Noch geringes Interesse 

Seit Start der Initiative sind nebst Buchthalen erst acht Kirchgemeinden oder Institutionen «tierfreundlich» gelabelt geworden, zwei weitere arbeiten daran. Und woran liegt das doch eher verhaltene Interesse? Eveline Schneider Kayasseh glaubt, dass der Beitrittsprozess vielleicht manche abschrecke. Die Geschäftsleiterin von Akut betont aber, dass das Zertifikat niederschwellig zu erreichen sei. «Eine Massnahme pro Grundsatz reicht für den Einstieg.» 

Der Verzicht auf Fleisch ist häufig ein sensibler Punkt, der schnell zu kontroversen Diskussionen führt und den ganzen Prozess stoppen kann.
Eveline Schneider Kayasseh, Geschäftsleiterin des Arbeitskreises Kirche und Tiere (Akut)

Fleischloses Essen spielt in den Grundsätzen und vorgeschlagenen Massnahmen keine Hauptrolle.
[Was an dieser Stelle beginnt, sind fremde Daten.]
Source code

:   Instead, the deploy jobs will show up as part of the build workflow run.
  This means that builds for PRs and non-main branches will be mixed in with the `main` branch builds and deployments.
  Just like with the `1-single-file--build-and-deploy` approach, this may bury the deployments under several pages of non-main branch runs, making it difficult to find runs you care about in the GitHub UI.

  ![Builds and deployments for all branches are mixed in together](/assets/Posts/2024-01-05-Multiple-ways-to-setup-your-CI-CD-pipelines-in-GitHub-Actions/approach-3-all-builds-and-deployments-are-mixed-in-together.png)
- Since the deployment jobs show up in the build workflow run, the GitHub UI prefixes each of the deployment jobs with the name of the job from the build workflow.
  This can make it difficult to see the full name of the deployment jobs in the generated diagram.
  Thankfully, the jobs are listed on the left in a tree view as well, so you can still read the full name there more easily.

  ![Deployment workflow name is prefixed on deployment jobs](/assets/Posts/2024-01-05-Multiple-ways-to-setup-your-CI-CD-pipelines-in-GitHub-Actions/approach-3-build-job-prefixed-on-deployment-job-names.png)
Mit Absicht, sagt Schneider Kayasseh. «Dieser Verzicht ist häufig ein sensibler Punkt, der schnell zu kontroversen Diskussionen führt und den ganzen Prozess stoppen kann.» Deshalb setzt Akut nicht auf starre Vorgaben, sondern will das Bewusstsein fürs Thema schärfen und positive Alternativen anbieten. 

Der Pfarrer, Ethiker und Akut-Präsident Christoph Ammann findet: Kirchgemeinden müssten stärker an ethischen und ökologischen Kriterien gemessen werden. «Das Ziel von innovativen Massnahmen sollte eine Kirche sein, die glaubwürdig Zeugnis ablegt für das Reich Gottes.» Das schliesse mit ein, dass Kirchen für ein friedlicheres Zusammenleben von Mensch und Tier einstünden.